When LTE was launched a decade ago a clear cut was made from GSM security when it came to SIM cards and authentication. As far as I remember, LTE was the first system in which mutual authentication between network and devices became mandatory. Fortunately, by the time LTE came around the corner, most subscribers already had a UMTS capable SIM cards that supported this so there was only little pain. So how about 5G?
For the 5G we are using today, i.e. 5G Non-Stanalone with a 4G core network, no changes are required when moving on from LTE. But how about the 5G Standalone Architecture with a new 5G core networks? After all, it introduces new features such as encrypting the IMSI (the SUPI in 5G speak) which requires additional fields on the SIM cards and new key generation algorithms.
This Ericsson paper gives some insight and the short answer is: If the SIM card already supports LTE, it will also run with a 5G core network. However, yes, there is a ‘however’, there are some limitations: When using an ‘old’ LTE SIM card, access to the 5G core is granted, but it is not possible to encrypt the IMSI as this requires a public key of the home network operator on the SIM card. Also, it requires new algorithms to compute the encrypted IMSI (the SUCI in 5G speak).

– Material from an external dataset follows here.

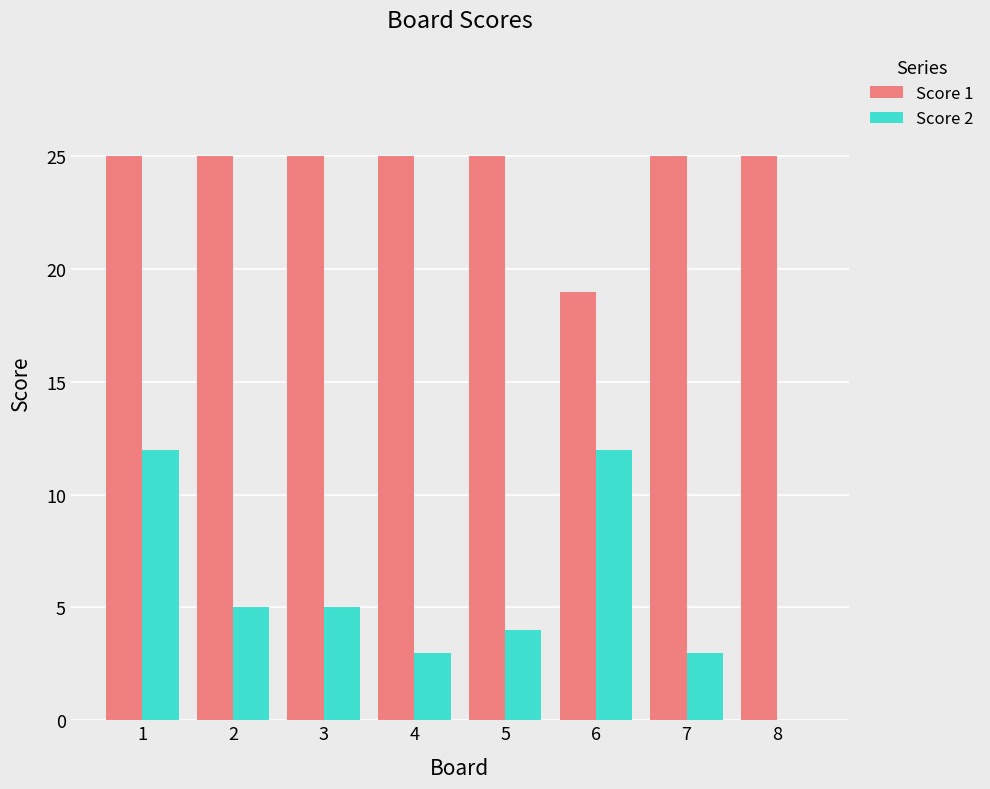

Is it true that Score 1 equals 25 at 4?

True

One way to upgrade would of course be to physically change the SIM card for a new one. Most people probably won’t do that unless the old one starts malfunctioning. But current SIM cards can usually be updated ‘over the air’ (OTA). This opens the door to provision the public key on an existing SIM cards. I expect, however, that in most cases the new authentication and key generation algorithms can’t be pushed to the SIM card. But 3GPP also has an answer to that. Instead of running the algorithms in the SIM card, it is also possible to run them on the mobile device itself. The operator decides where this is done via another field on the SIM card that can be OTA updated. A nice backwards compatible approach that doesn’t open the door to fallback attacks!